**What the task requires**
Please continue the forum thread below about the tiny puppy, picking up after its last post.

**Supplied text**

>>>>

# For those who love the tinies ....



## Brodysmom (Jan 8, 2009)

This little girl is in Missouri, about 5 hours drive from here. Thank goodness. She is 4 months old (born in January) and only weighs 1.4 pounds. The glass she's next to is a regular 8 inch kitchen glass. Holy cow she's little!! The ad says she's healthy and loves to play, she's just super tiny. Charts to be 2 pounds full grown. 

Take a look at this cutie....


----------



## huskyluv (Oct 24, 2008)

Wow is she a cutie! They're cute but I think 2 lbs is a little to small for my comfort. I love her colors and pattern!


----------



## Dazy Mae (Aug 10, 2008)

Oh I think you want a sissy for Brody!!!! LOL....I just know it, I am gettin the vibes !!!


----------



## Brodysmom (Jan 8, 2009)

I am RESISTING! I AM TRYING to resist. Maybe I can resist. LOL.

Brodysmom


----------



## Yoshismom (Jul 6, 2005)

She is a cutie but her little dome head looks a little worrisome? Chibi was that size at that age.


----------



## Brodysmom (Jan 8, 2009)

Maybe she has hydrocephalus? She does have kind of a big head. Especially for her size. Her forehead looks big. The ad says she's perfectly healthy, but geez... that's so tiny!!!

<<<<

**Dataset**
>>>>

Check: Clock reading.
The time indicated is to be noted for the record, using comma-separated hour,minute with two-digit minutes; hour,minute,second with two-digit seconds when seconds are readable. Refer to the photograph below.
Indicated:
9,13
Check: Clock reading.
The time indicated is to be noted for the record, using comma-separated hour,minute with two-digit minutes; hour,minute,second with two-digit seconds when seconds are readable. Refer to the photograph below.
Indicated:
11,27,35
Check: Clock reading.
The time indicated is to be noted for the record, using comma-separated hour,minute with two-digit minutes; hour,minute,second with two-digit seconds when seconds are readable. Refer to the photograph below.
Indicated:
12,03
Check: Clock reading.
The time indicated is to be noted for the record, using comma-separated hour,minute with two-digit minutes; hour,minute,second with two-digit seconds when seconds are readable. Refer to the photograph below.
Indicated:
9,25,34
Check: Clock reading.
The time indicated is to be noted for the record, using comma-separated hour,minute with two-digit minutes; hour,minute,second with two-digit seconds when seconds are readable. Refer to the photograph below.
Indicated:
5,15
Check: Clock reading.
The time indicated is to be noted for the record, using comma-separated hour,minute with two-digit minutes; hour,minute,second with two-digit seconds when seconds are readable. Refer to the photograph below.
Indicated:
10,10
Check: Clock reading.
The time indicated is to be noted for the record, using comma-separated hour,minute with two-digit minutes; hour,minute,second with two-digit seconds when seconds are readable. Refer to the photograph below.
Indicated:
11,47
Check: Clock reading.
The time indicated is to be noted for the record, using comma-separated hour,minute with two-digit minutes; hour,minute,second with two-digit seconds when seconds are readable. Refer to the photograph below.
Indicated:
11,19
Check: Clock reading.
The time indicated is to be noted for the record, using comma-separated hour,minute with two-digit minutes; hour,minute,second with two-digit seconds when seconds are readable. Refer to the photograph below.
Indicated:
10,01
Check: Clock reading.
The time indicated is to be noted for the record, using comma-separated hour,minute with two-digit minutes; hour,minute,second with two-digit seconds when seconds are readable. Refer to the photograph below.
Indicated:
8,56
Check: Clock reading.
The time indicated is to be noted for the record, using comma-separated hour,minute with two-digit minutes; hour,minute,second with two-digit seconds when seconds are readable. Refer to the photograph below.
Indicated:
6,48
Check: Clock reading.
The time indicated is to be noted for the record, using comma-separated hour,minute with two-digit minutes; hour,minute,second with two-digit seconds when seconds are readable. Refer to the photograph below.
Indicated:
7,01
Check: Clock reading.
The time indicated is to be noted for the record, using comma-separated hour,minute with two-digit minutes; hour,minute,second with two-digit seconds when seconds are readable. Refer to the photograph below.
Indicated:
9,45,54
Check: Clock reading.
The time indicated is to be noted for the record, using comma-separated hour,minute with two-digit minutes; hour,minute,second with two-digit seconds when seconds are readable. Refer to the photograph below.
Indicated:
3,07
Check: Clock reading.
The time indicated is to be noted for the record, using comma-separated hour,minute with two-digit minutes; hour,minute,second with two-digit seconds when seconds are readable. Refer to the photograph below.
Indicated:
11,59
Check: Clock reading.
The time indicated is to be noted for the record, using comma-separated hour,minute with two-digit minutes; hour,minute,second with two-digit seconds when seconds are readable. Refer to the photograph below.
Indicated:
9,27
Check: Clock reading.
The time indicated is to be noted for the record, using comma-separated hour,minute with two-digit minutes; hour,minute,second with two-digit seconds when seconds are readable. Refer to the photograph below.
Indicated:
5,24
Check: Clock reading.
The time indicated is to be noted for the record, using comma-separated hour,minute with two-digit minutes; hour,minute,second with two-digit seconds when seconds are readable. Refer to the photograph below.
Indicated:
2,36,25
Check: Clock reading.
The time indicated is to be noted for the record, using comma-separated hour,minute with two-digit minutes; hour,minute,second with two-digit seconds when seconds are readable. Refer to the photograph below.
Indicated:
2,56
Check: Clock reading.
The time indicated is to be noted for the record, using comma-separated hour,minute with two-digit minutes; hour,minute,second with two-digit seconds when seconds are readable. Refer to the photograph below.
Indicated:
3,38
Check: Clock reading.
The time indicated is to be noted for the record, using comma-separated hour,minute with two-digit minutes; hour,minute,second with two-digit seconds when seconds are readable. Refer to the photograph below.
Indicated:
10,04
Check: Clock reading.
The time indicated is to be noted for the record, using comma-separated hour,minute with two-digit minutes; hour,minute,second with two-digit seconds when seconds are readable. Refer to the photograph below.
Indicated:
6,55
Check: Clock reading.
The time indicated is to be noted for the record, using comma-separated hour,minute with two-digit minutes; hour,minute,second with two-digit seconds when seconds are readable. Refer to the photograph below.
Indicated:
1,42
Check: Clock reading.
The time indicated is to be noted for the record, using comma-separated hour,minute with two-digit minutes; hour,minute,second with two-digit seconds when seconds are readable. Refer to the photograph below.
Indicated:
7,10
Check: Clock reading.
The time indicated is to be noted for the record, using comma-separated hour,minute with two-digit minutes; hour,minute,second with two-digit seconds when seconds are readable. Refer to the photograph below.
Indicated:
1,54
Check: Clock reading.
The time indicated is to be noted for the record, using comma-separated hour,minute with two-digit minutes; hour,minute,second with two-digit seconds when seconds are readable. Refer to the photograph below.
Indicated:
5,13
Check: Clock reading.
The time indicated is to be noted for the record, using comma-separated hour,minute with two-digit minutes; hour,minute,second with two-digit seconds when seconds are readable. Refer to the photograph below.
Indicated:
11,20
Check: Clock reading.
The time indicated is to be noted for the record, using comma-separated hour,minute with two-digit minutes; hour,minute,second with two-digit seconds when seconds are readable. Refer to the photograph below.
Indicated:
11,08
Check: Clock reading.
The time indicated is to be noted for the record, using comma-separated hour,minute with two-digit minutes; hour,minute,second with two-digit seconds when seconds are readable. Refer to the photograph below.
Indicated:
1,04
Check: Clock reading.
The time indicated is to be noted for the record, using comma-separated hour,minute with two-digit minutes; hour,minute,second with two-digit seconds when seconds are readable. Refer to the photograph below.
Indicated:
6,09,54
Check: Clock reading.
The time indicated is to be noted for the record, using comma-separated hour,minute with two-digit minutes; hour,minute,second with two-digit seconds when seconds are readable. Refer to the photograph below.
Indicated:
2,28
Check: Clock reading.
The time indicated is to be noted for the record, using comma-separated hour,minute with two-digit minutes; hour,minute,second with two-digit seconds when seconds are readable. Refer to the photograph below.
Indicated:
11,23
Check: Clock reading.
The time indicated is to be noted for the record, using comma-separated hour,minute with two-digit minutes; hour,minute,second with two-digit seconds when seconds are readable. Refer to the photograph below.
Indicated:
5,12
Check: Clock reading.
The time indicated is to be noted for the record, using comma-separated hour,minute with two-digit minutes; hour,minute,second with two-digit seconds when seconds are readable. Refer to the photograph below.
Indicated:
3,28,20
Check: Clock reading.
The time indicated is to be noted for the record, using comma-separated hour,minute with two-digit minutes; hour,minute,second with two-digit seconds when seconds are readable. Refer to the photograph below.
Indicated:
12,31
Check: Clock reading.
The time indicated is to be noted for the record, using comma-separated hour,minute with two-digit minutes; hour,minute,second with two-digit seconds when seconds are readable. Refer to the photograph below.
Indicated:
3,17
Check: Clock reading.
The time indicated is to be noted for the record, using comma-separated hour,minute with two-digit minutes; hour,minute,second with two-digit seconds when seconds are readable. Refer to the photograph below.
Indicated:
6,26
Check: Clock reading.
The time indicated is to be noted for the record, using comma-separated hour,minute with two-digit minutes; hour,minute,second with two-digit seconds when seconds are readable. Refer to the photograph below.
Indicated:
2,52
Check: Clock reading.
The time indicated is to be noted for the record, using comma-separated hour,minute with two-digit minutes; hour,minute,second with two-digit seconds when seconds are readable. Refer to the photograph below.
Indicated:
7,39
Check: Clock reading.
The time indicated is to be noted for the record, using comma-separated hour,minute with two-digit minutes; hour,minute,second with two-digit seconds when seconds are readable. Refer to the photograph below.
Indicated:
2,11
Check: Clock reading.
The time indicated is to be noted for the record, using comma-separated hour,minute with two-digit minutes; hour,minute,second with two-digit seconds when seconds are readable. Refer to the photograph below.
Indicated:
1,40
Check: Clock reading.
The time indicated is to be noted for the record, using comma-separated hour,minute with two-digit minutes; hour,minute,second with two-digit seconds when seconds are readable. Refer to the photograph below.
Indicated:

<<<<

**Output of the task**
----------



## rcj1095 (Mar 4, 2009)

Oh she's so cute. Reminds me a little of Gia (Gia's way cuter of course). Chloe weighed 1.3 lbs. at 4 months but was much "chubbier". She's bony. If she had hydrocephalus, they would have to disclose that, right? If they know about it?


----------



## roughhouse (Mar 1, 2009)

She is sooooooo tiny! How precious! You need her, you know you do.


----------



## Quinn (Dec 11, 2008)

She is cute, but I could never have one that little. After having Phoebe, who isn't even that little (like 3 lbs hopefully more!) I don't think I'll ever have a teeny tiny dog again, at least not by choice haha. As cute as she is its too much worry for me, because she refuses to behave like she is as delicate as she is LOL.
Schroeder, our new boy, is more like 5-5.5 lbs and that is a more comfortable size for me, even though hes still a small dog.

Enough of my rant haha. She is an adorable little alien though!


----------



## TLI (Sep 3, 2008)

She's a wee wittle baby girl.  She doesn't appear to be hydrocephalous. Usually by that age you could see it in her eyes. They would be pushed downwards, or out to the sides. Gia was even tinier than that at 4 months old.


----------



## Brodysmom (Jan 8, 2009)

Wow, I don't know how you guys do these teeny tiny ones! She looks so small to me! I think Brody is small but he's 4 pounds and sturdy. He leaps all over and doesn't seem fragile at all. Not sure I could deal with something so tiny and delicate! If I had a tiny, it would have to be one like Chloe who has some "body" to her! 

Brodysmom


----------



## TLI (Sep 3, 2008)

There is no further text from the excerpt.